With the growth of on-line services has come a wealth of convenience. I log into the Hofstra portal and my email around the globe. I rarely step inside of a bank. I purchase more and more products on-line, I pay more and more bills on-line, and I even access much of the national, regional and higher education news on-line. The rapidly increasing transition to more and more on-line products and services in the last decade has been a welcome change. I know I am more productive and efficient as a result and I even believe I have slightly more discretionary time.
Along with all the enhanced usage, there is clearly an increased need for security. My emails, what I buy, what I pay, and what I read is my business. Therefore with more and more of my accounts, there is a password along with the log-in ID and this is also as it should be. Initially, my approach was to use the same ID and the same password for almost all of my accounts. In a very few cases, there were password parameters that required I make changes and I did so whenever the need arose…but not more than that. As the accounts multiplied, it became clear to me that having so much reliance on one log-in and on one password diminished my security and increased my vulnerability; and so I began to vary both on a regular basis and to even change passwords on a regular basis. In all cases, I did stick to basic themes for both the ID and the password and so I ended up with many, many variations on a theme. I was clearly responding effectively to security concerns and to add further to the level of protection, I never wrote down any password and relied on my memory which served me well.
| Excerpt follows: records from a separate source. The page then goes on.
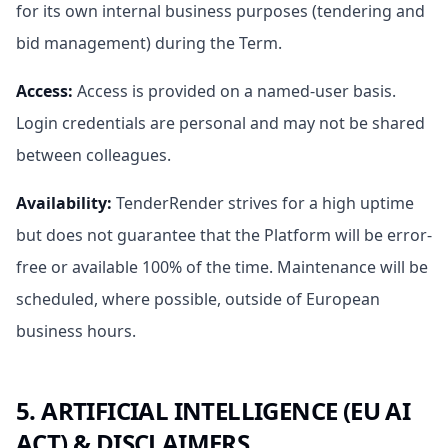
for its own internal business purposes (tendering and
bid management) during the Term.
Access
:
Access is provided on a named-user basis.
Login credentials are personal and may not be shared
between colleagues.
Availability
:
TenderRender strives for a high uptime
but does not guarantee that the Platform will be error-
free or available 100% of the time. Maintenance will be
scheduled, where possible, outside of European
business hours.
5. ARTIFICIAL INTELLIGENCE (EU AI
ACT) & DISCLAIMERS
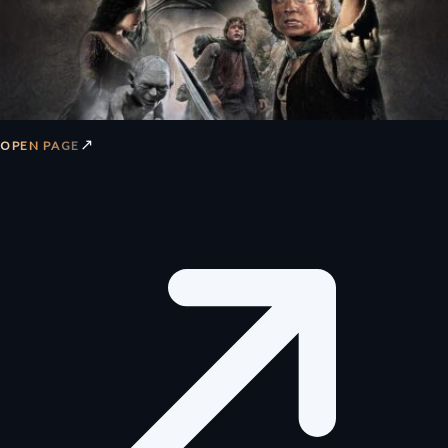
↗
OPEN PAGE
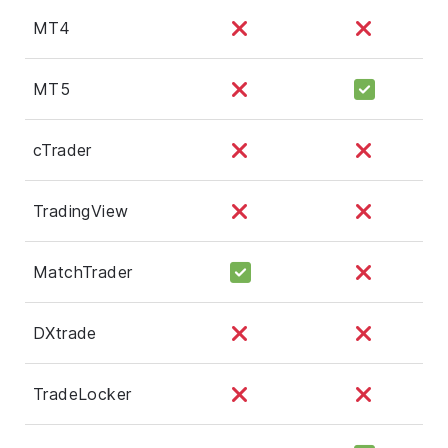
MT4
MT5
cTrader
TradingView
MatchTrader
DXtrade
TradeLocker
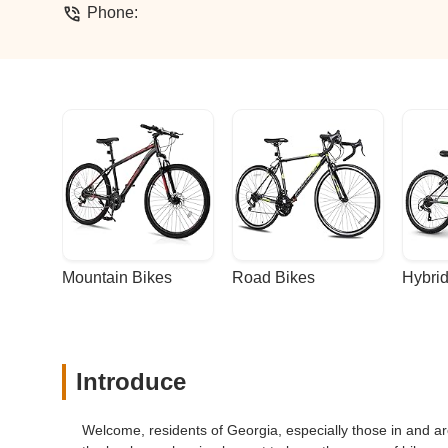
Phone:
Mountain Bikes
Road Bikes
Hybrid
Introduce
Welcome, residents of Georgia, especially those in and ar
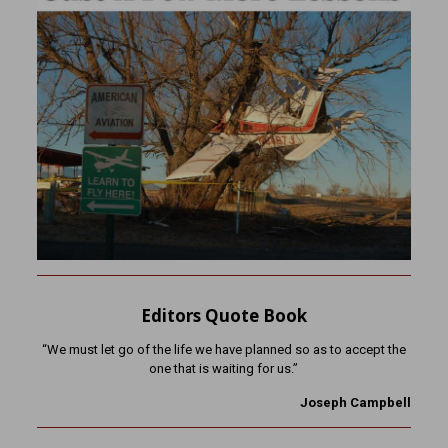
Editors Quote Book
“We must let go of the life we have planned so as to accept the
one that is waiting for us.”
Joseph Campbell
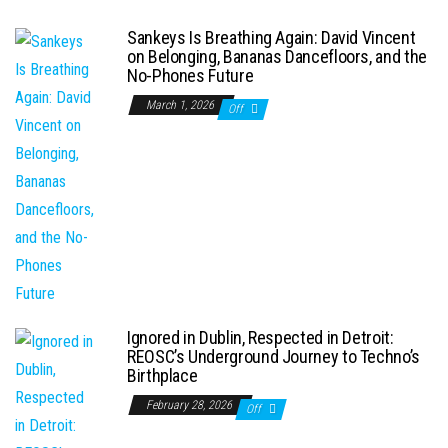
Sankeys Is Breathing Again: David Vincent
on Belonging, Bananas Dancefloors, and the
No-Phones Future
March 1, 2026
Off
Ignored in Dublin, Respected in Detroit:
REOSC’s Underground Journey to Techno’s
Birthplace
February 28, 2026
Off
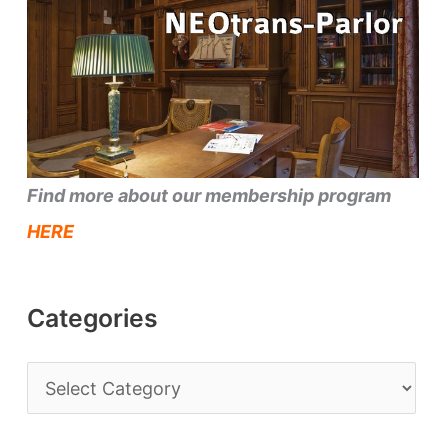
Find more about our membership program
HERE
Categories
C
a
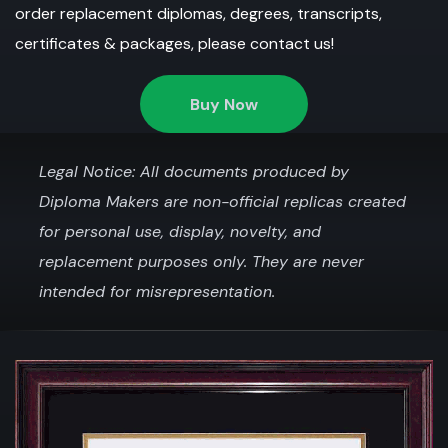
order replacement diplomas, degrees, transcripts,
certificates & packages, please contact us!
Buy Now
Legal Notice: All documents produced by
Diploma Makers are non-official replicas created
for personal use, display, novelty, and
replacement purposes only. They are never
intended for misrepresentation.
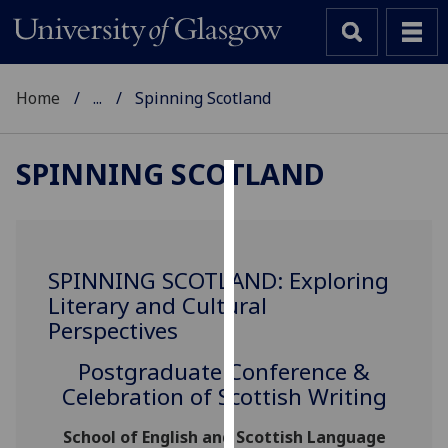
Home
...
Spinning Scotland
SPINNING SCOTLAND
Cookies
We
use
SPINNING SCOTLAND: Exploring
cookies
Literary and Cultural
to
Perspectives
improve
user
Postgraduate Conference &
experience
Celebration of Scottish Writing
and
allow
School of English and Scottish Language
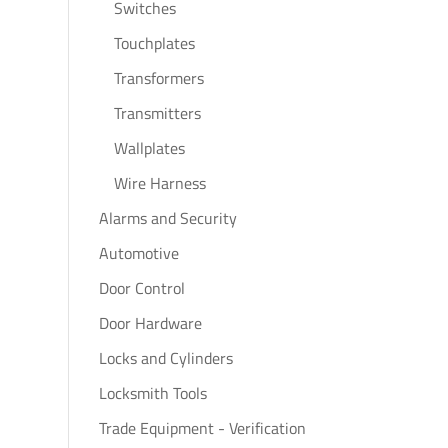
Switches
Touchplates
Transformers
Transmitters
Wallplates
Wire Harness
Alarms and Security
Automotive
Door Control
Door Hardware
Locks and Cylinders
Locksmith Tools
Trade Equipment - Verification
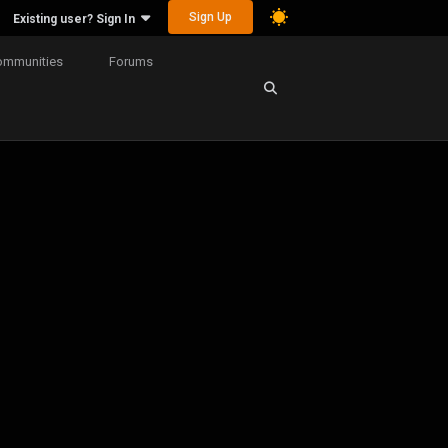
Sign Up
Existing user? Sign In
ommunities
Forums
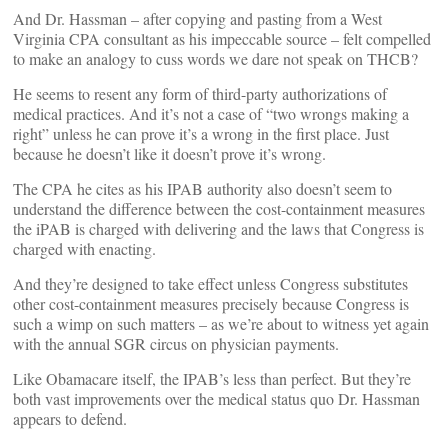
And Dr. Hassman – after copying and pasting from a West
Virginia CPA consultant as his impeccable source – felt compelled
to make an analogy to cuss words we dare not speak on THCB?
He seems to resent any form of third-party authorizations of
medical practices. And it’s not a case of “two wrongs making a
right” unless he can prove it’s a wrong in the first place. Just
because he doesn’t like it doesn’t prove it’s wrong.
The CPA he cites as his IPAB authority also doesn’t seem to
understand the difference between the cost-containment measures
the iPAB is charged with delivering and the laws that Congress is
charged with enacting.
And they’re designed to take effect unless Congress substitutes
other cost-containment measures precisely because Congress is
such a wimp on such matters – as we’re about to witness yet again
with the annual SGR circus on physician payments.
Like Obamacare itself, the IPAB’s less than perfect. But they’re
both vast improvements over the medical status quo Dr. Hassman
appears to defend.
A few weeks ago, I needed to enter an important program on my hard drive that I had last accessed over a year ago. I open the program and get ready to enter the password but can’t remember exactly what the password is. And so I start to enter possible/likely passwords and nothing works. I even wrote down passwords as I try them since as I mentioned above, my passwords are close variations. Here too, nothing works. Periodically I come back to this program and to date nothing has worked. But I do feel confident that my data is secure. I have also opened two new accounts during this time and in each case have written down the ID and password information.
Since the technology exists I am ready for the ID/login function to be replaced by a thumb print or an eye scan. In the meantime I have started writing down this information for existing as well as new accounts on a secure site. I’ve learned my lesson. My memory is excellent but my many, many logins and passwords are more than a match. Maintaining security is critical but without accessibility, it leaves something to be desired. Having written this blog, I am feeling optimistic and heading right back to finding the right combination to access my data.